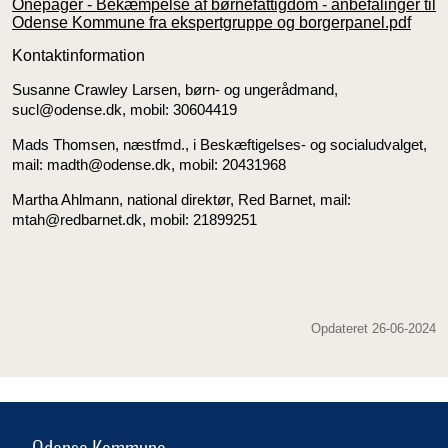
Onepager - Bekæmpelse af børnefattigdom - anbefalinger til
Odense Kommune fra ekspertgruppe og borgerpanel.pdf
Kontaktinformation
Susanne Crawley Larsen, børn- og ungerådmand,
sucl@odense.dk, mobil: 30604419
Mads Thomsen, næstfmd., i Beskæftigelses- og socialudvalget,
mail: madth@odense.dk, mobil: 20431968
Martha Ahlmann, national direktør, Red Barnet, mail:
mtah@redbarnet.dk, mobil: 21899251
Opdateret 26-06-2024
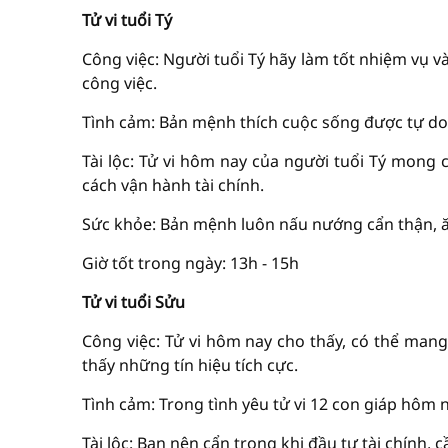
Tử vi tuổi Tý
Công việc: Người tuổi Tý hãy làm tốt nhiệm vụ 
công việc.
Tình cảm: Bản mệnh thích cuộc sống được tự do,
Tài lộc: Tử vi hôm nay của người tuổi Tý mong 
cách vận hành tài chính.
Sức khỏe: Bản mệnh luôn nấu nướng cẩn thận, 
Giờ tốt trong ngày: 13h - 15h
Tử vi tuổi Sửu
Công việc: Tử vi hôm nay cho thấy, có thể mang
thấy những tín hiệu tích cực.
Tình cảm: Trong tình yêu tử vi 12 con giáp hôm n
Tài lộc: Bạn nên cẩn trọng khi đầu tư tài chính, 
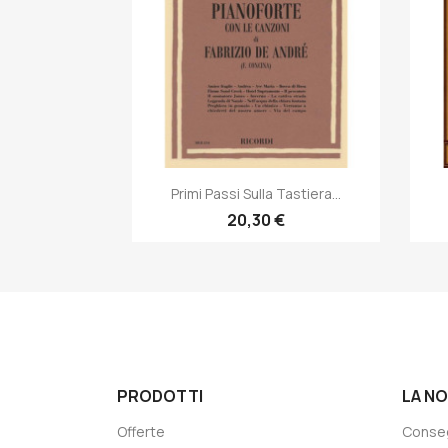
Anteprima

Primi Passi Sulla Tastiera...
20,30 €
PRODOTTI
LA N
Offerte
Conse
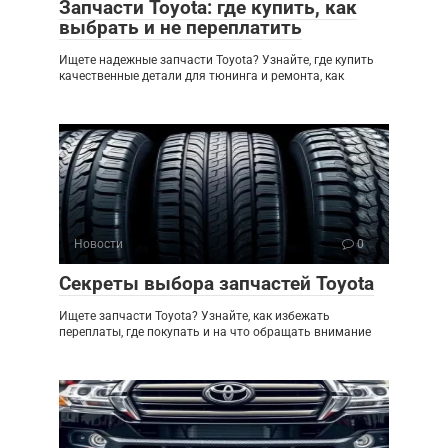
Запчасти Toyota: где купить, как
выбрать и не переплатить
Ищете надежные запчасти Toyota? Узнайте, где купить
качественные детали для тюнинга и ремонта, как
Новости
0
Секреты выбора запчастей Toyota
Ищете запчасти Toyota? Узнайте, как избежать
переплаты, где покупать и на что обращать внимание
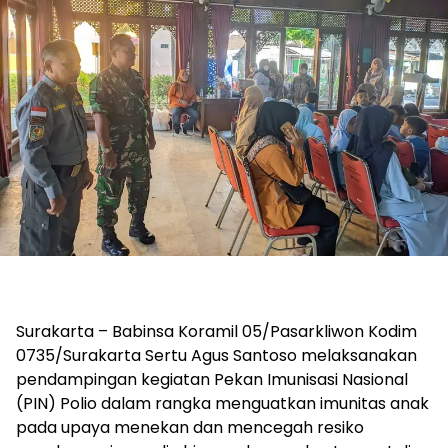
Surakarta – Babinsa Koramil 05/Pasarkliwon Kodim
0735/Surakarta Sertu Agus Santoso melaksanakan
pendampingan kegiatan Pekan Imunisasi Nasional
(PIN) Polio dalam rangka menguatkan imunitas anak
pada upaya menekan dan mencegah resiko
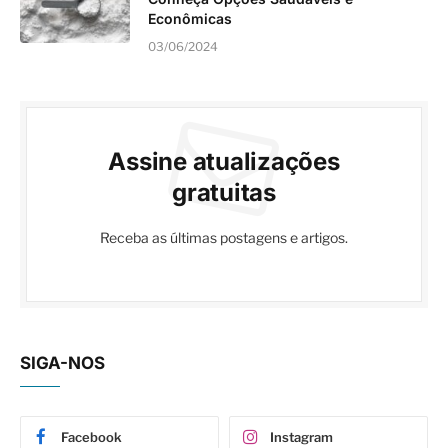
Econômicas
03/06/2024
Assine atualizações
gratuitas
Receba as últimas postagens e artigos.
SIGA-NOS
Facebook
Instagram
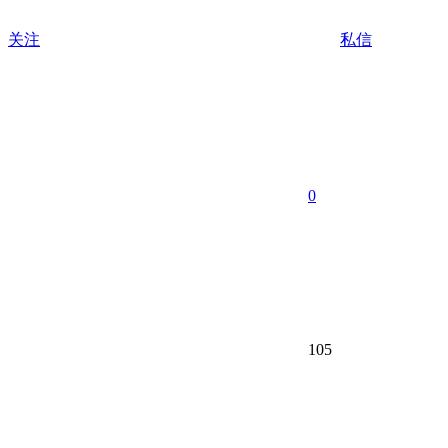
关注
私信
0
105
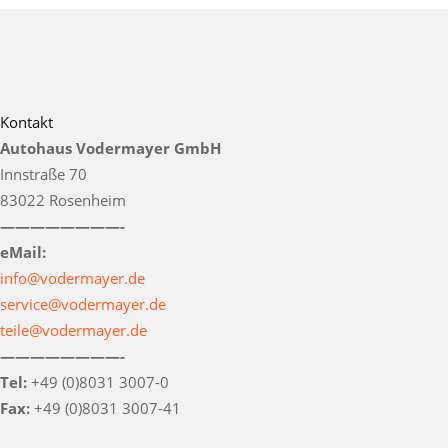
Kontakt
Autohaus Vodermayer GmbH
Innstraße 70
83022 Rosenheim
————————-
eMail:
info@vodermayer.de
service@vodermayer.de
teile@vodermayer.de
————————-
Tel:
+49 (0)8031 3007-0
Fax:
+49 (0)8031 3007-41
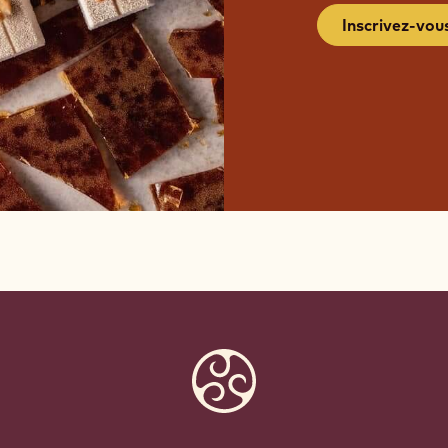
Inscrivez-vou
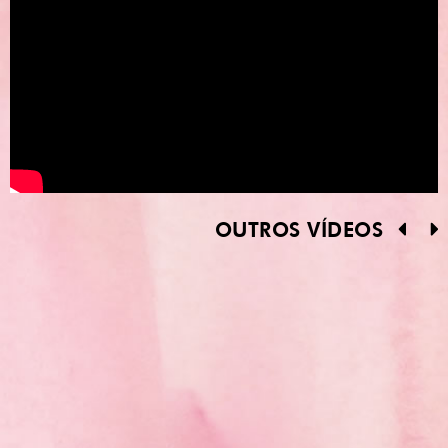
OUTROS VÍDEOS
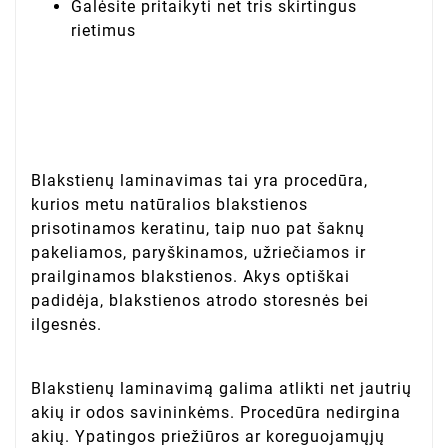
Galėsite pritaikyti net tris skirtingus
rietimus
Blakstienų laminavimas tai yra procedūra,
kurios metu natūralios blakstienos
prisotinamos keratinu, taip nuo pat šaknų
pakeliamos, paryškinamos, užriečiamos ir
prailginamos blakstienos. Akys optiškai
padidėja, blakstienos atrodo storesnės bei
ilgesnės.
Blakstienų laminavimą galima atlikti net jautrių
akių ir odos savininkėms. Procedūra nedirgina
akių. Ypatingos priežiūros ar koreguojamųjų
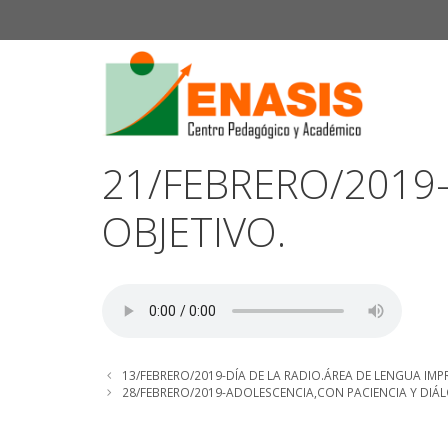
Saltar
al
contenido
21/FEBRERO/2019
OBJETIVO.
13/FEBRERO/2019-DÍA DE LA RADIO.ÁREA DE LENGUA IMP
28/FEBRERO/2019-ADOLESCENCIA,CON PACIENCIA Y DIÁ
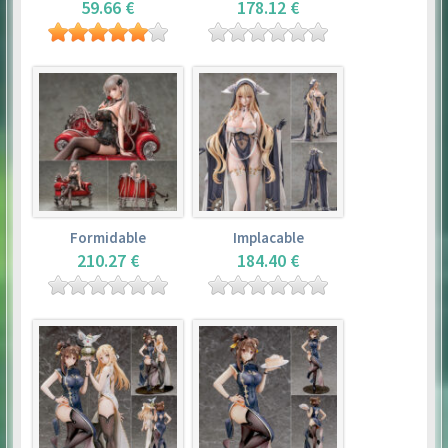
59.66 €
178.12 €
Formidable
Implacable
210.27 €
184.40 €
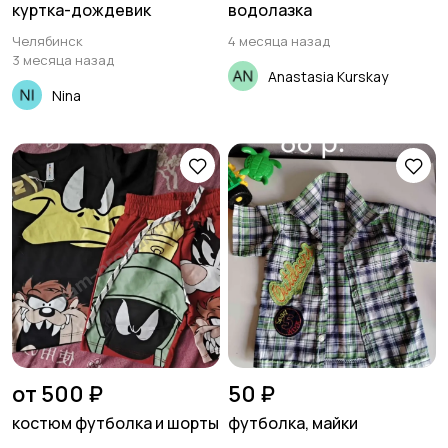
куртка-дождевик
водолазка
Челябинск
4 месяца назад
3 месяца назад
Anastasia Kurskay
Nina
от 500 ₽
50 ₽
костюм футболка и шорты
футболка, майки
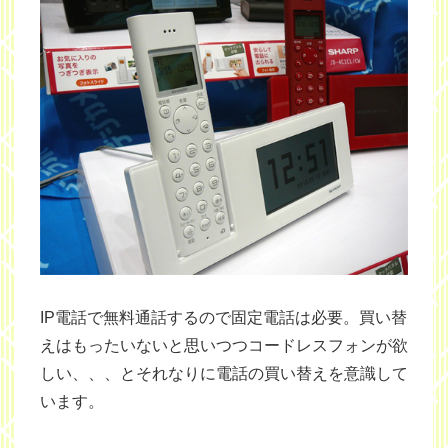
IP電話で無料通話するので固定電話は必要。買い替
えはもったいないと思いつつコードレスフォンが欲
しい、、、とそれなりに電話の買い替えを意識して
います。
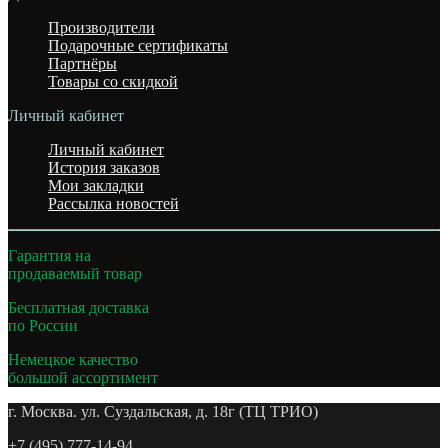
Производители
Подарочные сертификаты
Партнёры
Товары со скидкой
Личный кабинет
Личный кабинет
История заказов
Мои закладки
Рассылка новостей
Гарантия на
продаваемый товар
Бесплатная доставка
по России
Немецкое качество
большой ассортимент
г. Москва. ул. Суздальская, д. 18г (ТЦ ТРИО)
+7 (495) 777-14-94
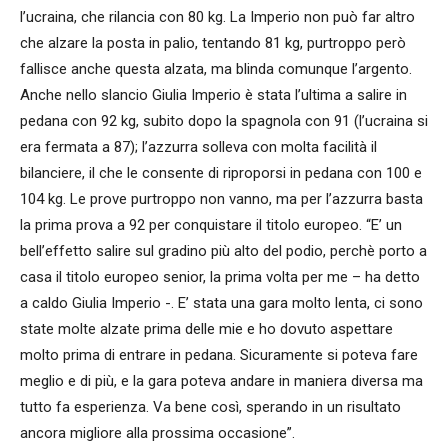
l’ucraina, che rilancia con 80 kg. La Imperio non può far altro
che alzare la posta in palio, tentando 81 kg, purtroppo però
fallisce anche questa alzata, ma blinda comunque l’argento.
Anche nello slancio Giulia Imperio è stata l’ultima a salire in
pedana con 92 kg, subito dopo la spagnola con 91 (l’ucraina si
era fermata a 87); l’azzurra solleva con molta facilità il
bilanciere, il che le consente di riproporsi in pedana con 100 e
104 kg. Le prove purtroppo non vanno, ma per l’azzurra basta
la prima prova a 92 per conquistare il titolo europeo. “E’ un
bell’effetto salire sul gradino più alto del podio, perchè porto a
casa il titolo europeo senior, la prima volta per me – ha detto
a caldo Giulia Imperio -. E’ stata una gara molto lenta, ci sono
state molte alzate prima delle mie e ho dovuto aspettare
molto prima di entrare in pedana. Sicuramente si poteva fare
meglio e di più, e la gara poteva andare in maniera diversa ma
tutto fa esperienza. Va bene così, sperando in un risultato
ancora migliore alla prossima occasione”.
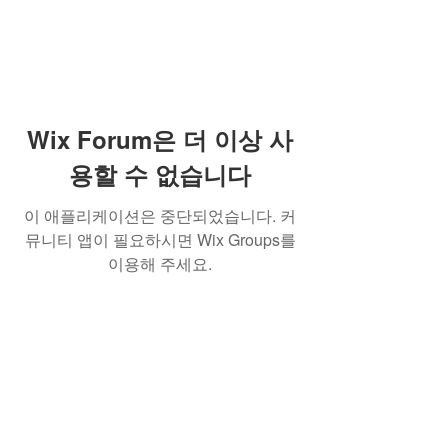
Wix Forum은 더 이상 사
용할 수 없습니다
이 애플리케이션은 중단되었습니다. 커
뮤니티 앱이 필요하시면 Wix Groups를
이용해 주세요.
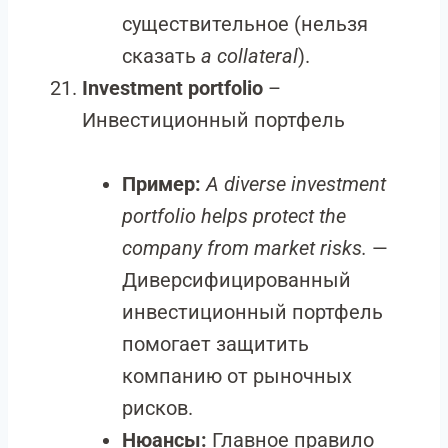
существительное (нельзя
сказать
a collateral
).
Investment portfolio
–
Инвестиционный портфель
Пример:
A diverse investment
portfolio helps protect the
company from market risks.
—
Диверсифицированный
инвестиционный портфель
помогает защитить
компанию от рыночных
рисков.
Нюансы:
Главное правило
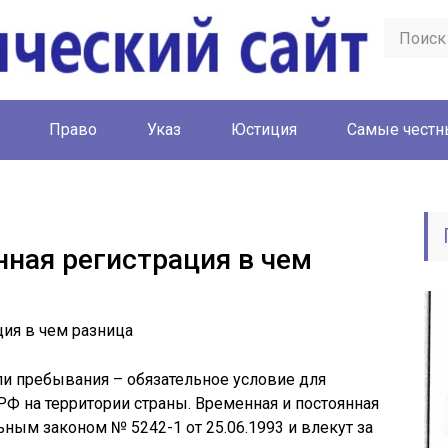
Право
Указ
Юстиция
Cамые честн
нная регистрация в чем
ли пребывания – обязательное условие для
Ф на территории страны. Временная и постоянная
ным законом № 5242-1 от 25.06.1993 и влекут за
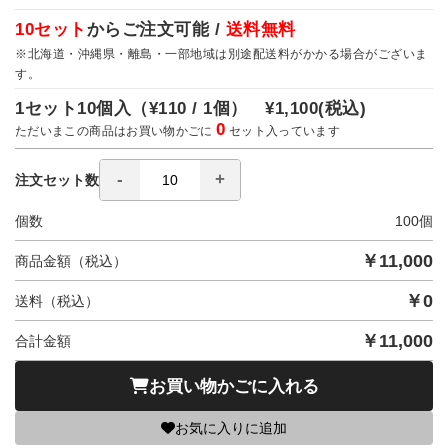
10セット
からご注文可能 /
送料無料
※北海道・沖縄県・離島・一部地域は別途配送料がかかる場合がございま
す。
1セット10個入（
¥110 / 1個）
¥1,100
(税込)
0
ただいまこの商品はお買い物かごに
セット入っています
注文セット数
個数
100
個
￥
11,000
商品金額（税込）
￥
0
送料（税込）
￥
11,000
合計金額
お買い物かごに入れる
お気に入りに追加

________

Copy the text of the entries above, everything from the very start down to and including the line that contains "Mads Thomsen, næstfmd., i", and leave the pictures out.

(Completed exercise):
Onepager - Bekæmpelse af børnefattigdom - anbefalinger til
Odense Kommune fra ekspertgruppe og borgerpanel.pdf
Kontaktinformation
Susanne Crawley Larsen, børn- og ungerådmand,
sucl@odense.dk, mobil: 30604419
Mads Thomsen, næstfmd., i Beskæftigelses- og socialudvalget,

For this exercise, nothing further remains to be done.